Schon lange haben wir die Quelle der Wahrheit zurückgewiesen, denn Jesus sagte: „Ich bin der Weg und die Wahrheit und das Leben“ (Johannes 14,6). Die ultimative Wahrheit kommt von Gott, es ist allein seine Domäne. Gott spricht nur die Wahrheit, doch die Menschen wollen die Wahrheit nicht hören. Jeder will die Wahrheit nach der eigenen Fasson hören.

Die Ablehnung der Wahrheit war schon vor vielen Jahren mit der Ablehnung des Schöpfers verknüpft:

„Obwohl sie von Gott wussten, haben sie ihn nicht als Gott gepriesen noch ihm gedankt, sondern sind dem Nichtigen verfallen in ihren Gedanken, und ihr unverständiges Herz ist verfinstert. Da sie sich für Weise hielten, sind sie zu Narren geworden und haben die Herrlichkeit des unvergänglichen Gottes vertauscht mit einem Bild gleich dem eines vergänglichen Menschen und der Vögel und der vierfüßigen und der kriechenden Tiere.

Darum hat Gott sie in den Begierden ihrer Herzen dahingegeben in die Unreinheit, sodass ihre Leiber durch sie selbst geschändet werden, sie, die Gottes Wahrheit in Lüge verkehrt und das Geschöpf verehrt und ihm gedient haben statt dem Schöpfer, der gelobt ist in Ewigkeit“ (Römer 1,21-25).

Wie sieht unsere Beziehung zu Gott aus? Schätzen wir ihn als ultimative Quelle der Wahrheit? Bei der Anbetung Gottes ist die Wahrheit überaus wichtig! „Gott ist Geist, und die ihn anbeten, die müssen ihn im Geist und in der Wahrheit anbeten“ (Johannes 4,24; Hervorhebung durch uns).

Tatsache ist, dass es die Wahrheit gibt. Wenn wir uns in der Nachfolge Jesu wähnen und ein ihm wohlgefälliges Leben führen wollen, muss uns die Wahrheit wichtig sein. Gott kann nicht lügen (Titus 1,2)! Sein ganzes Wesen spiegelt nur die Wahrheit wider.
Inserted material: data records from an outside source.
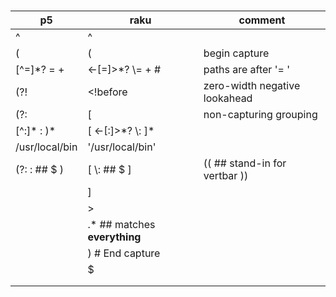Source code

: * 
| p5              | raku                        | comment                       |
|-----------------+-----------------------------+-------------------------------|
| ^               | ^                           |                               |
| (               | (                           | begin capture                 |
| [^=]*?   =  \s+ | <-[=]>*?  \=  \s+   #       | paths are after '= '          |
| (?!             | <!before                    | zero-width negative lookahead |
| (?:             | [                           | non-capturing grouping        |
| [^:]* : )*      | [ <-[:]>*? \: ]*            |                               |
| /usr/local/bin  | '/usr/local/bin'            |                               |
| (?: : ## $ )    | [ \: ## $ ]                 | (( ## stand-in for vertbar )) |
|                 | ]                           |                               |
|                 | >                           |                               |
|                 | .*  ## matches *everything* |                               |
|                 | )   # End capture           |                               |
|                 | $                           |                               |
|                 |                             |                               |
|                 |                             |                               |
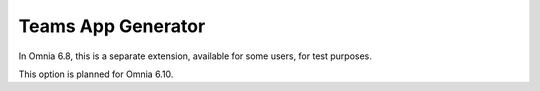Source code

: Teams App Generator
=====================================

In Omnia 6.8, this is a separate extension, available for some users, for test purposes. 

This option is planned for Omnia 6.10.











Er sandte seinen Sohn in die Welt, um uns ein Beispiel einer perfekten Lebensführung zu geben. Jesus sagte, dass er die personifizierte Wahrheit war, und wir sollen die Wahrheit lieben – ganz gleich in welcher Form. Gott zu ignorieren setzt das Festhalten an der Wahrheit aufs Spiel, was in unserer Gesellschaft leider allzu offensichtlich ist.

Ja, die Wahrheit ist überaus wichtig! Wir sollen die Wahrhaftigkeit als Charaktereigenschaft verinnerlichen, denn nur diejenigen, die die Wahrheit von Herzen reden, werden in das Reich Gottes eingehen dürfen (Psalm 15,1-2).